* DATASET CONTENT *
^^^^

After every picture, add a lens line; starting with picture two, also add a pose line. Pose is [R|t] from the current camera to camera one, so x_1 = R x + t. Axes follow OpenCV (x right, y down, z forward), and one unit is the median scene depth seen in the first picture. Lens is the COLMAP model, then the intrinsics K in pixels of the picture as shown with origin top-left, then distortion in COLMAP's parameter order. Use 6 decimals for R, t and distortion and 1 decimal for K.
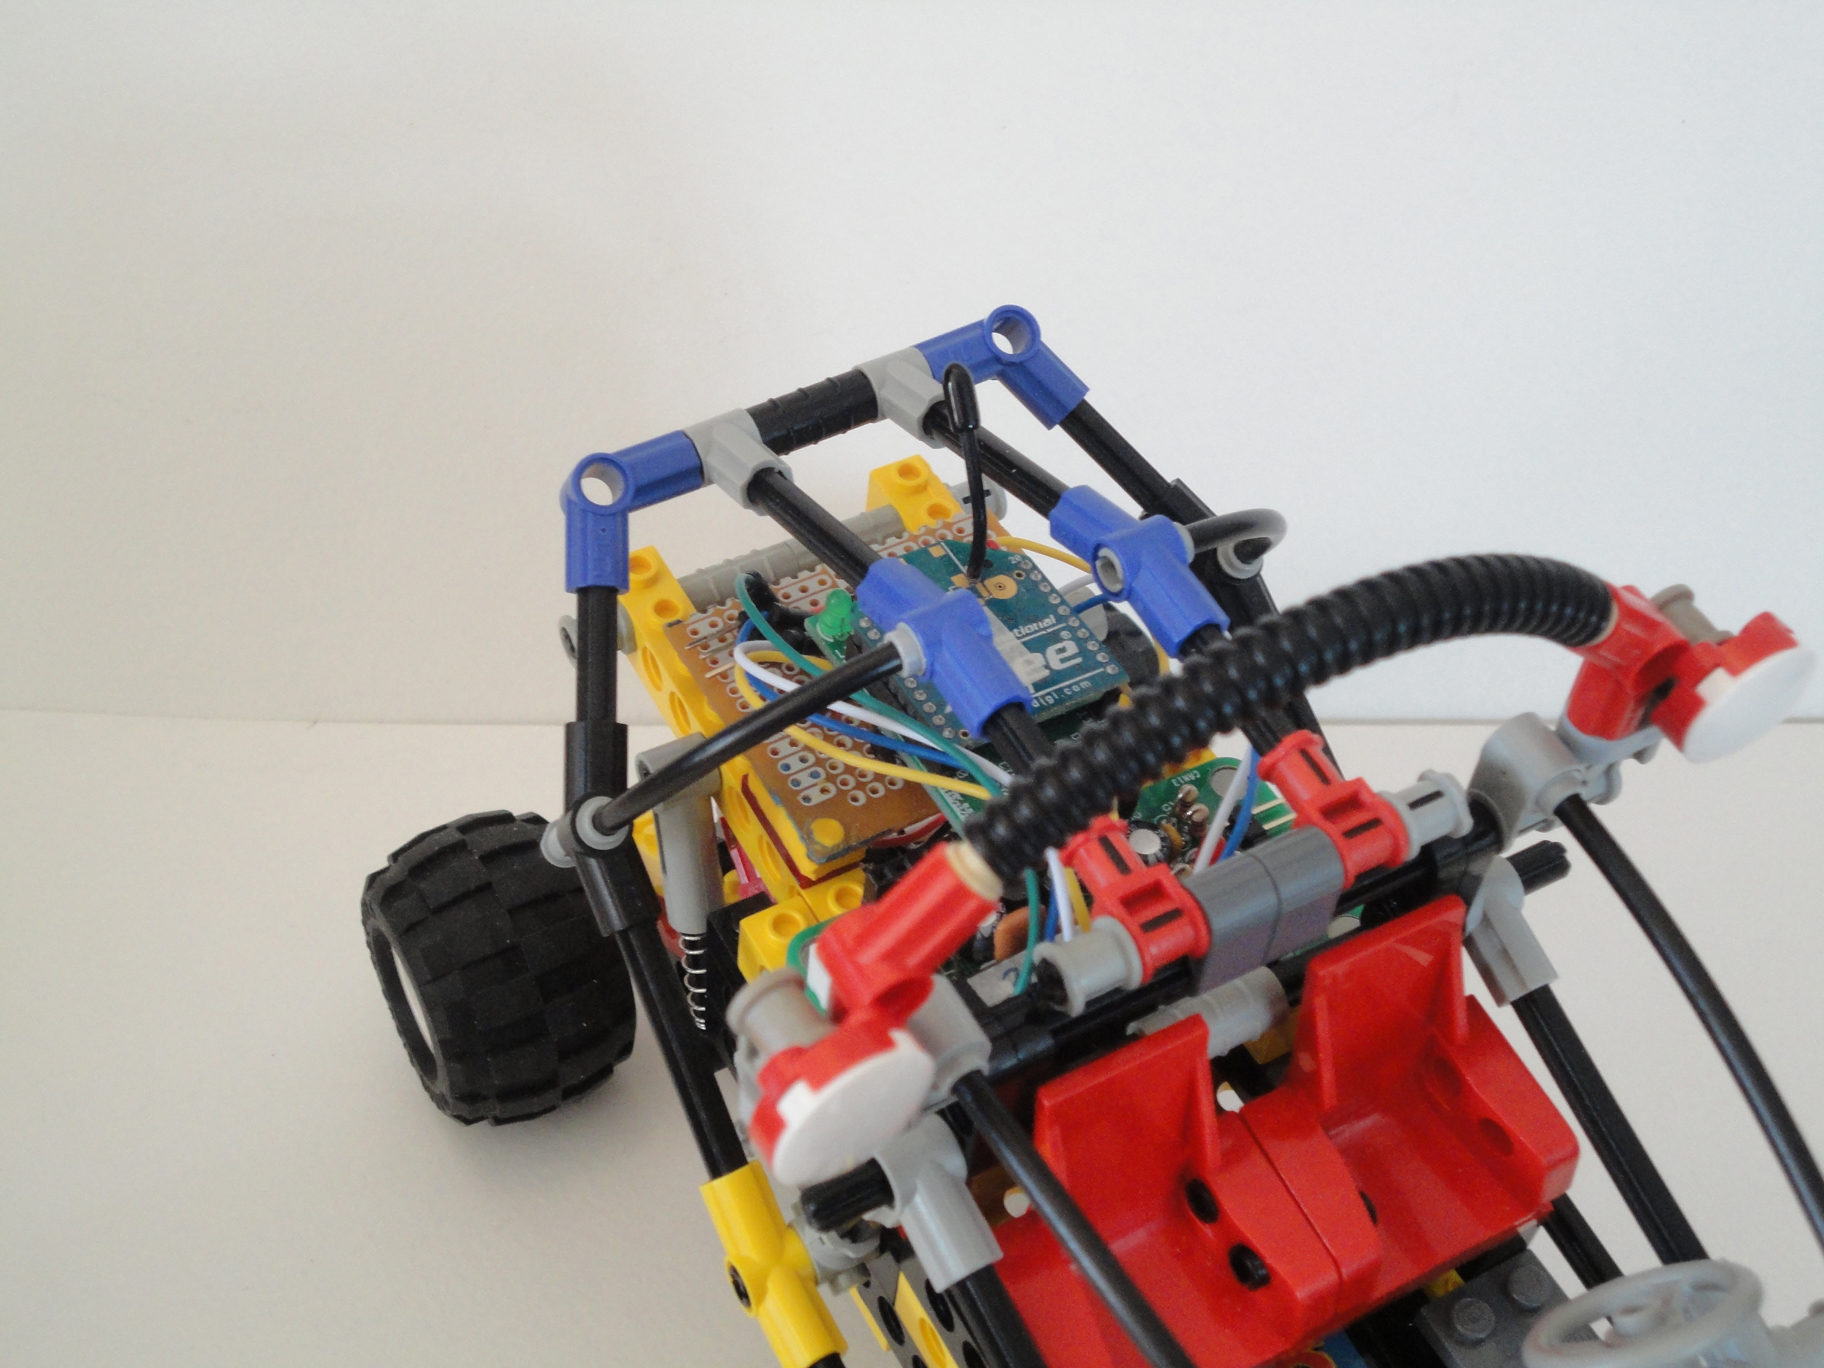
lens RADIAL K [[2390.3, 0, 947.2], [0, 2390.3, 692.6], [0, 0, 1]] dist [0.017755, 0.000000]
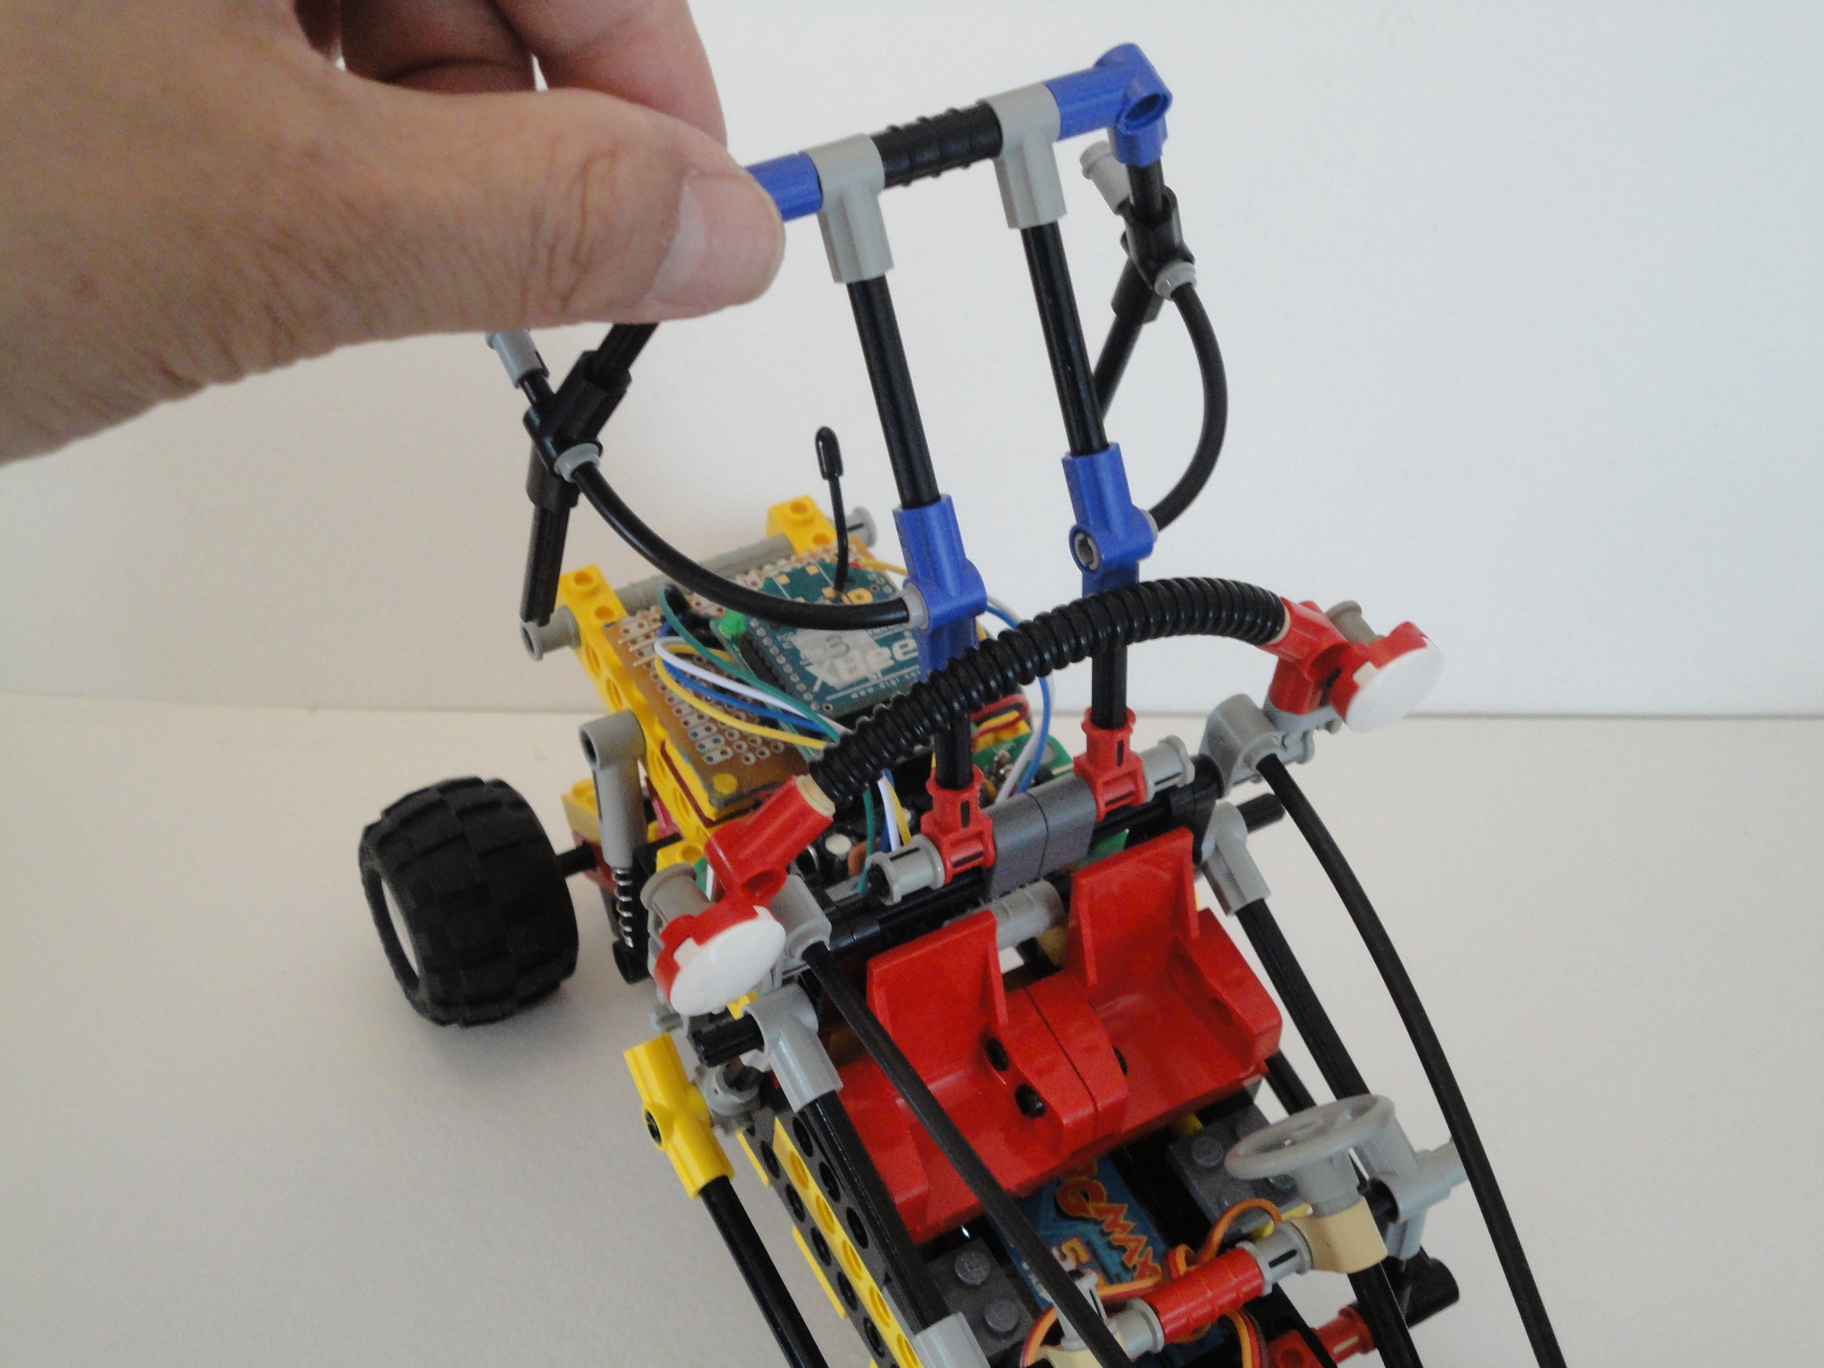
lens RADIAL K [[2390.3, 0, 938.6], [0, 2390.3, 674.1], [0, 0, 1]] dist [0.017755, 0.000000]
pose [[0.999854, 0.009097, 0.014436, 0.049954], [-0.008845, 0.999809, -0.017448, 0.021241], [-0.014592, 0.017318, 0.999744, -0.329967]]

^^^^

* WORK INSTRUCTION *
Quote the listing above word for word, leaving out the pictures.

* WRITTEN ANSWER *
After every picture, add a lens line; starting with picture two, also add a pose line. Pose is [R|t] from the current camera to camera one, so x_1 = R x + t. Axes follow OpenCV (x right, y down, z forward), and one unit is the median scene depth seen in the first picture. Lens is the COLMAP model, then the intrinsics K in pixels of the picture as shown with origin top-left, then distortion in COLMAP's parameter order. Use 6 decimals for R, t and distortion and 1 decimal for K.
lens RADIAL K [[2390.3, 0, 947.2], [0, 2390.3, 692.6], [0, 0, 1]] dist [0.017755, 0.000000]
lens RADIAL K [[2390.3, 0, 938.6], [0, 2390.3, 674.1], [0, 0, 1]] dist [0.017755, 0.000000]
pose [[0.999854, 0.009097, 0.014436, 0.049954], [-0.008845, 0.999809, -0.017448, 0.021241], [-0.014592, 0.017318, 0.999744, -0.329967]]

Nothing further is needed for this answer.